(ASSIGNMENT): Restate every record word for word, without the pictures.

[Items listed in a dataset]
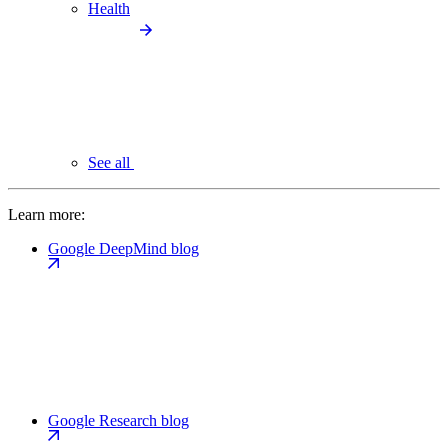
Health
See all
Learn more:
Google DeepMind blog
Google Research blog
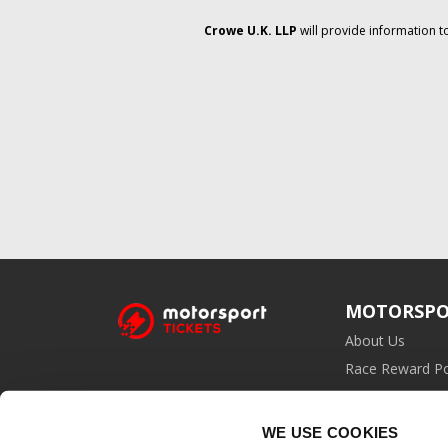
Crowe U.K. LLP
will provide information t
MOTORSPO
About Us
Race Reward Po
Affiliate Prog
WE USE COOKIES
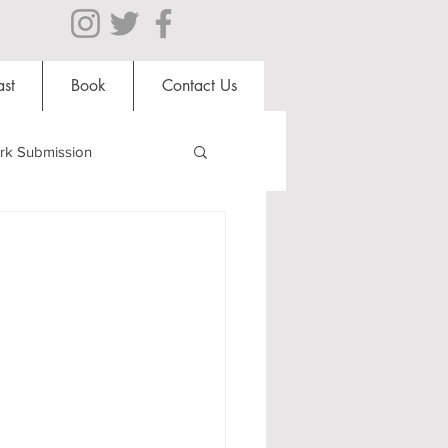
st
Book
Contact Us
rk Submission
Clubs and Societies
al Students
Shops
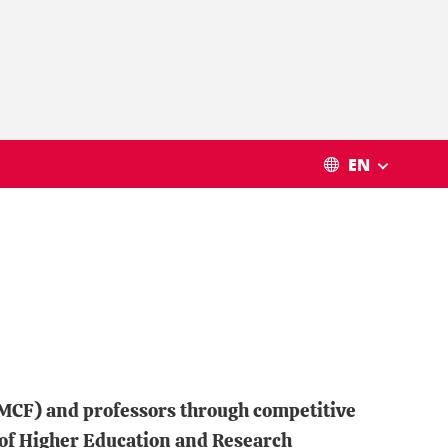
EN
, MCF) and professors through competitive
 of Higher Education and Research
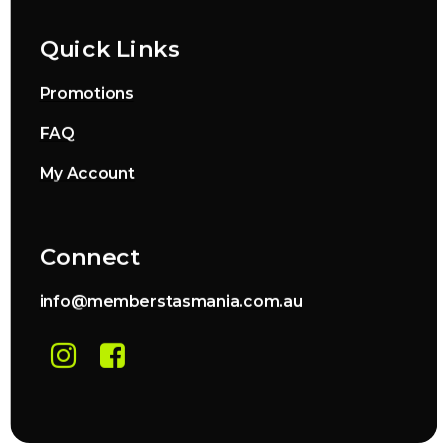
Quick Links
Promotions
FAQ
My Account
Connect
info@memberstasmania.com.au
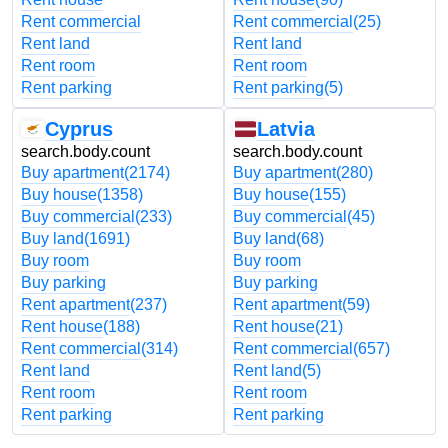
Rent commercial
Rent commercial
(25)
Rent land
Rent land
Rent room
Rent room
Rent parking
Rent parking
(5)
Cyprus
Latvia
search.body.count
search.body.count
Buy apartment
(2174)
Buy apartment
(280)
Buy house
(1358)
Buy house
(155)
Buy commercial
(233)
Buy commercial
(45)
Buy land
(1691)
Buy land
(68)
Buy room
Buy room
Buy parking
Buy parking
Rent apartment
(237)
Rent apartment
(59)
Rent house
(188)
Rent house
(21)
Rent commercial
(314)
Rent commercial
(657)
Rent land
Rent land
(5)
Rent room
Rent room
Rent parking
Rent parking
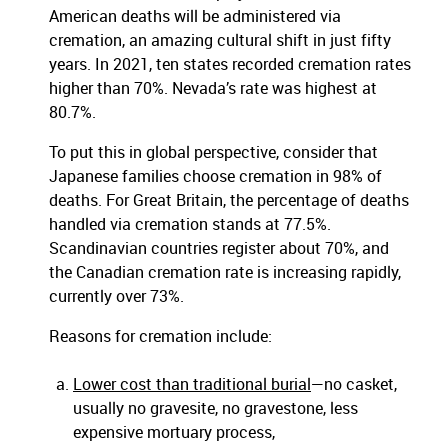
American deaths will be administered via
cremation, an amazing cultural shift in just fifty
years. In 2021, ten states recorded cremation rates
higher than 70%. Nevada’s rate was highest at
80.7%.
To put this in global perspective, consider that
Japanese families choose cremation in 98% of
deaths. For Great Britain, the percentage of deaths
handled via cremation stands at 77.5%.
Scandinavian countries register about 70%, and
the Canadian cremation rate is increasing rapidly,
currently over 73%.
Reasons for cremation include:
Lower cost than traditional burial
—no casket,
usually no gravesite, no gravestone, less
expensive mortuary process,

(RESPONSE TO THE TASK):
Health
See all
Learn more:
Google DeepMind blog
Google Research blog
Crowe U.K. LLP
will provide information t
MOTORSPO
About Us
Race Reward Po
Affiliate Prog
WE USE COOKIES
st
Book
Contact Us
rk Submission
Clubs and Societies
al Students
Shops
EN
, MCF) and professors through competitive
 of Higher Education and Research
Quick Links
Promotions
FAQ
My Account
Connect
info@memberstasmania.com.au
Rent commercial
Rent commercial
(25)
Rent land
Rent land
Rent room
Rent room
Rent parking
Rent parking
(5)
Cyprus
Latvia
search.body.count
search.body.count
Buy apartment
(2174)
Buy apartment
(280)
Buy house
(1358)
Buy house
(155)
Buy commercial
(233)
Buy commercial
(45)
Buy land
(1691)
Buy land
(68)
Buy room
Buy room
Buy parking
Buy parking
Rent apartment
(237)
Rent apartment
(59)
Rent house
(188)
Rent house
(21)
Rent commercial
(314)
Rent commercial
(657)
Rent land
Rent land
(5)
Rent room
Rent room
Rent parking
Rent parking
American deaths will be administered via
cremation, an amazing cultural shift in just fifty
years. In 2021, ten states recorded cremation rates
higher than 70%. Nevada’s rate was highest at
80.7%.
To put this in global perspective, consider that
Japanese families choose cremation in 98% of
deaths. For Great Britain, the percentage of deaths
handled via cremation stands at 77.5%.
Scandinavian countries register about 70%, and
the Canadian cremation rate is increasing rapidly,
currently over 73%.
Reasons for cremation include:
Lower cost than traditional burial
—no casket,
usually no gravesite, no gravestone, less
expensive mortuary process,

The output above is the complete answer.